Llegamos a la isla de Incahuasi. Al igual que las otras que emergen del salar, son las cumbres de antiquísimos volcanes, hoy extintos y poblados por cactus de hasta 15 m de altura y más de 1.000 años de antigüedad. Sentarse en la parte alta de esta pequeña isla es como estar con los pies colgando al borde del infinito. Se experimenta una extraña sensación de bienestar, ausencia e ingravidez emocional. El silencio es tan profundo que el sonido de la propia respiración molesta. Un vehículo en el horizonte parece una diminuta estrella que destella su reflejo del parabrisas en una lejana galaxia de blancos y azules.

SOMBRAS IMPOSIBLES. Después de pasear por la playa de la isla Pescado, nos dirigimos hacia Coquesa, uno de los minúsculos pueblos que hay al pie del imponente volcán Tunupa. En su base, una colonia de flamencos puebla las lagunas de los márgenes del gran océano blanco. A las 6.30 de la tarde nos adentramos en el salar para contemplar la puesta de sol. Jugamos con nuestras sombras, que se proyectan y se alargan hasta lo indecible en una pantalla inacabable. Todo son exclamaciones de asombro y de tonta felicidad.

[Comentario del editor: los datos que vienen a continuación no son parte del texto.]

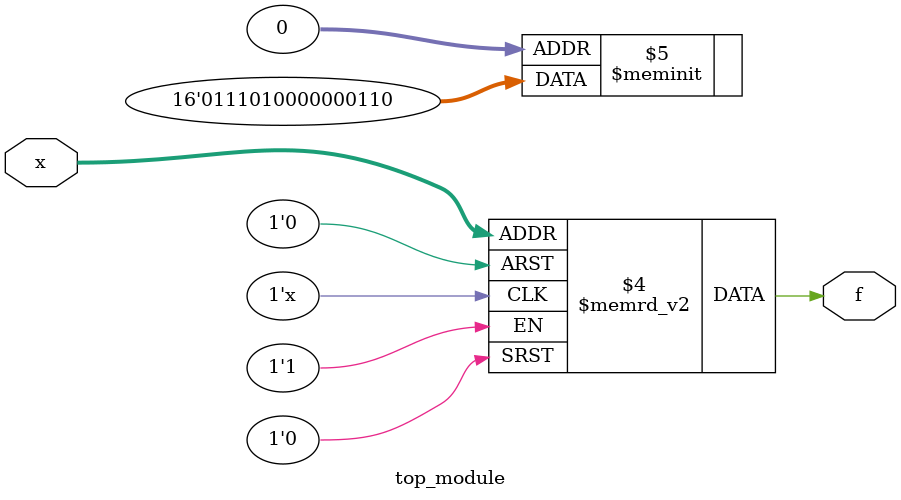
<source format=sv>
module top_module (
	input [4:1] x,
	output logic f
);

always_comb begin
    case (x)
        4'b00_01: f = 1'b1;
        4'b00_10: f = 1'b1;
        4'b01_00: f = 1'b0;
        4'b11_00: f = 1'b1;
        4'b11_01: f = 1'b1;
        4'b11_10: f = 1'b1;
        4'b10_00: f = 1'b0;
        4'b10_10: f = 1'b1;
        default: f = 1'b0;
    endcase
end

endmodule

</source>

Pasamos la noche en Tahua, una pequeña población en la que hay un modesto hotelito hecho de bloques de sal. Después de cenar, salimos a contemplar el cielo. Allí están todas las galaxias, sistemas solares y luces del universo. A 4.000 m de altitud todo se ve con una nitidez e intensidad lumínica desconocidas.

A la mañana siguiente, después de una hora y media de llanear por aquel blanco infinito, hacemos la última parada. Las metáforas surgen sin dificultad. La última que nos sugiere esta singular experiencia viajera es la de haber deambulado por uno de aquellos paisajes serenos e imaginarios que crean los japoneses cuando diseñan esas bandejas llenas de polvo de piedra blanca, sobre las que colocan pequeñas piedras oscuras a modo de ’islas lejanas’.

El Salar de Uyuni tiene algo de onírico, posee el color de los sueños, pero es asombrosamente único y real.